Recent criticisms of Jacobs from the left abound. She failed to understand the iniquitous impact of the wealthy on urban life, it is claimed, and she was never interested in race. She hated modernism even more than it deserves, and she imagined the New York City of her era was the universal condition of urban life. Her emphasis on the civility necessary for city life disparaged the righteous anger felt by the poor and oppressed.
Perhaps more to the point, however, is that she failed to predict the influence of her own writing—which is how the law of unintended consequences overtook her. Jacobs is hardly the sole reason for gentrification. But she certainly contributed to the great transformation of the way in which Americans perceive the urban landscape.
In the first twenty years after she moved to New York from Scranton in the 1930s, city neighborhoods of townhouses and low-rise buildings were generally perceived as outdated failures: the ethnic places from which the rising middle class fled off to the suburbs. Jacobs’s work helped revive such places as Greenwich Village, teaching Americans the charm of multi-use, high-density, low-rise areas with a range of social classes and historic architecture.
That would create its own problems. Unsurprisingly, as Americans came to value the old urban neighborhoods, those old neighborhoods became valuable. Housing prices skyrocketed.
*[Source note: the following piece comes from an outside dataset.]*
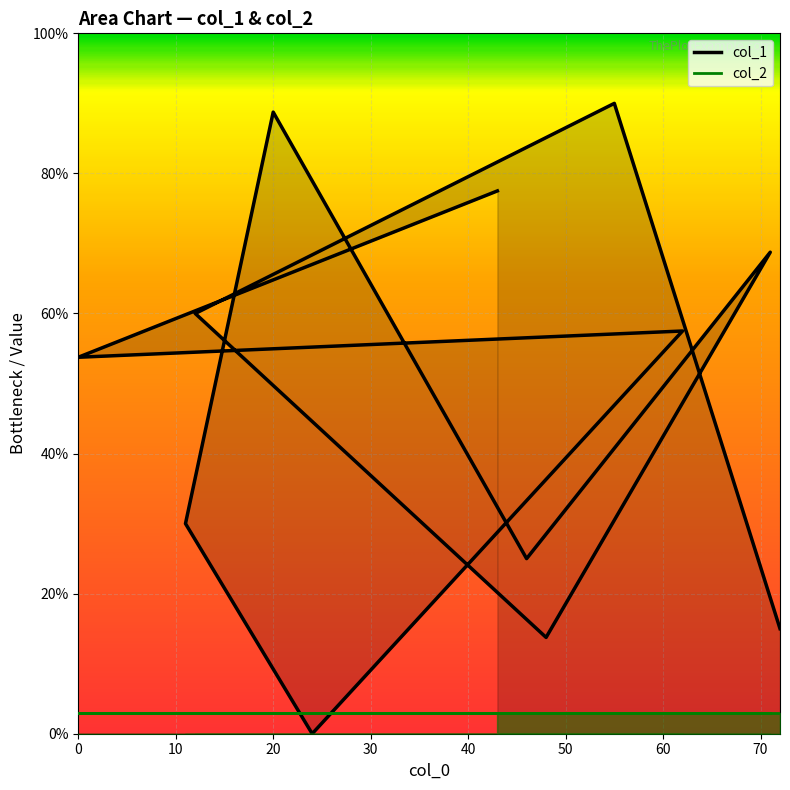

List the labels in order of value, smallest first.

24, 48, 72, 46, 11, 0, 62, 12, 71, 43, 20, 55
Jacobs’s mixed social classes would eventually be homogenized into the upper-middle class that could afford the charms she had helped teach people to appreciate.
Some of Jacobs’s epigoni—notably Richard Florida, in his 2002 book, The Rise of the Creative Class—would celebrate the expensive cities that resulted. But the demands of the newly urbanized upper-middle class, when combined with the revival of racial politics, would contribute to the problems of urban governance that we face today.
The Death and Life of Great American Cities helped kill off the view of cities held by the likes of Robert Moses, who treated New York as a playground, knocking down old homes as though they were bowling pins and running highways through the middle of neighborhoods in the name of modern advancement. And the memory of that victory has kept the name of Jane Jacobs alive—a talisman even for conservatives. As well it ought. The old muscular city planners were the arrogant elites of their day, and they blotted the urban landscape of America for two generations.
But those old urbanists have been replaced with new urbanists, just as filled with pieties and self-righteousness, and Jane Jacobs contributed to their rise just as surely as she contributed to the fall of their predecessors. On much she was right, as when she insisted on trying to discern "social capital." And on much she was interesting, as when she claimed that cities, rather than nations, were the true engines of economics. But on much else she was wrong, and on still more she was right only for her moment.
In other words, a truly conservative account of cities would have to leave her behind—although, one needs to ask, given the political divides of the nation in 2016, what incentive do conservatives feel for any account of the once-great American cities? The geographical divisions of contemporary politics are a scandal and a shame, and however good The Death and Life of Great American Cities was back in 1961, it did its share in getting us to this point.